> **TEXT UNDER STUDY**:
---+---
When asking Google - what the etymology of the "robot" word is, the answer is from Czech word "robota" which is they translate as "forced labor".
While I don't speak Czech, I speak Polish which is a close cousin. For years it didn't occur to me that "robot" and the shortened "bot" words have slavic etymology. In Polish "robić" means to do (carry out, perform etc.) something. "Robię kawę" means "I'm making a coffee" and "Zrób coś" (imperative mood - do something!) is a call for action to take action. It's a popular multi-use verb.
"Robota" is a job or some work that one has to do, not necessarily forced as Google suggests.
Edit: Also adding another interesting fact. Golem is an inanimate entity from Yiddish folklore, with a story strongly related to a 16th Prague Rabbi. I looked it up on Wikipedia if there was any connection with the "Robot" and indeed there seem to be some - "The play was written in Prague, and while Čapek denied that he modeled the robot after the golem, many similarities are seen in the plot." (https://en.wikipedia.org/wiki/Golem)
> "Robota" is a job or some work that one has to do, not necessarily forced as Google suggests.
This is a popular misconception among speakers of other slavic languages, but the Czech word "robota" really does refer to forced work performed by feudal serfs: https://prirucka.ujc.cas.cz/?slovo=robota
Yes, robota has a different meaning in Czech (mandatory work performed by serfs for the benefit of their landlord) than in eg. Slovak or Russian where it means simply "work". Cf. Slovak phrase "Idem do roboty".
Btw Rossum in “Rossum’s Universal Robots” means "Reason".
I've always read that it came from "robotnik" which just means "person who is doing something". And I agree, I'm also Polish and "robota" does not imply forced labour in the slightest, maybe it does in Czech but I doubt it given the close similarity between languages. It's quite common for people to say "Idę do roboty" which just means "I'm going to work"(as in - my place of employment).
---+---
Measurement transcription data:
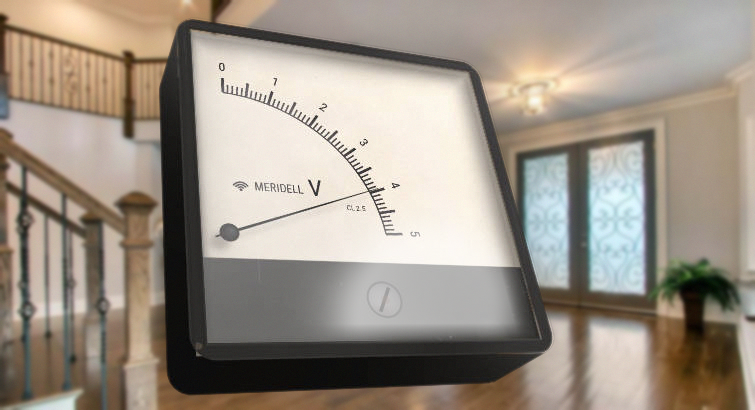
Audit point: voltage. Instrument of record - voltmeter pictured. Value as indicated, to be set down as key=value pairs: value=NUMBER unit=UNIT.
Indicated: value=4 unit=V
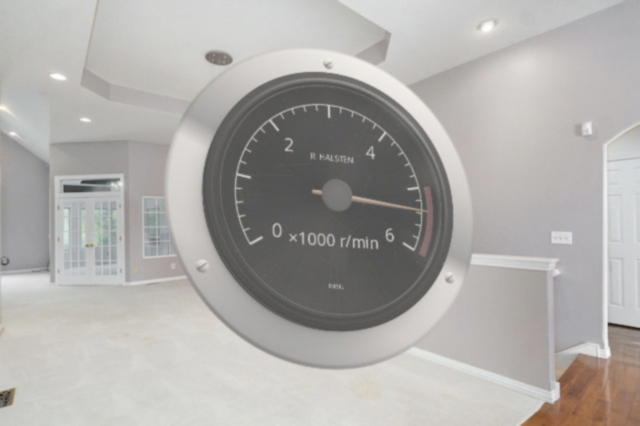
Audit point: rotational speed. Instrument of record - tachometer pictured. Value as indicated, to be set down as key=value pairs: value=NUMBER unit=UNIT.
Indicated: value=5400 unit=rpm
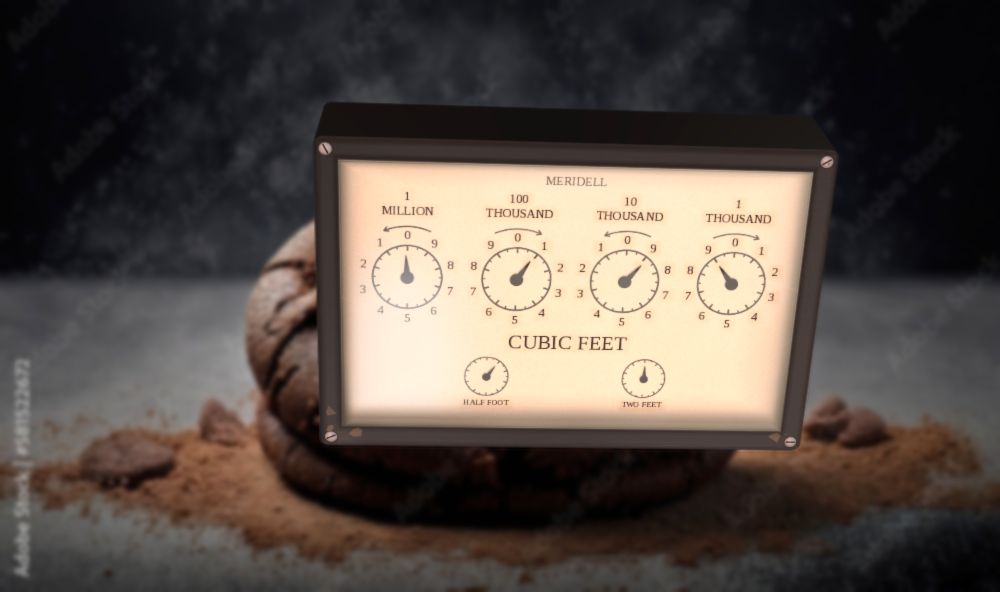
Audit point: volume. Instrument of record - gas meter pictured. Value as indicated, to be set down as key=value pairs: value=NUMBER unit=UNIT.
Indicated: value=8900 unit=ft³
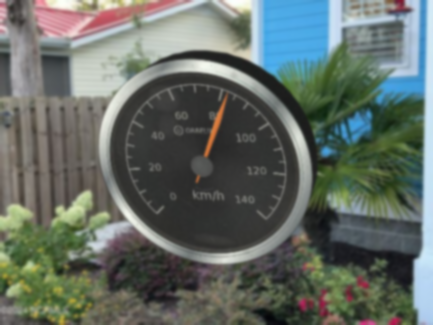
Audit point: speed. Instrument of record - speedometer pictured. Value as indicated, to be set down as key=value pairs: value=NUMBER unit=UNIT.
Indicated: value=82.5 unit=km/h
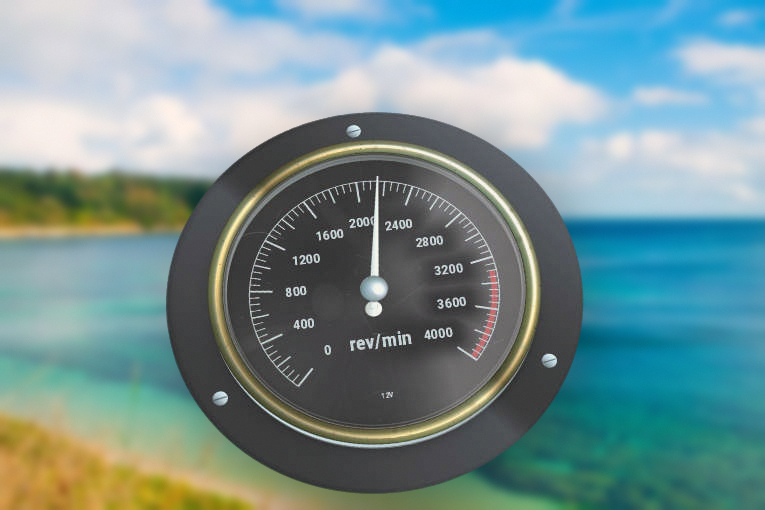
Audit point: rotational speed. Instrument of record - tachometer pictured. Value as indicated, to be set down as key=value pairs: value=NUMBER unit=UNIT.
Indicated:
---+---
In the discussion of where the word "robot" comes from, what is "Rossum" in "Rossum's Universal Robots" said to mean?

> **REPLY**:
"Reason."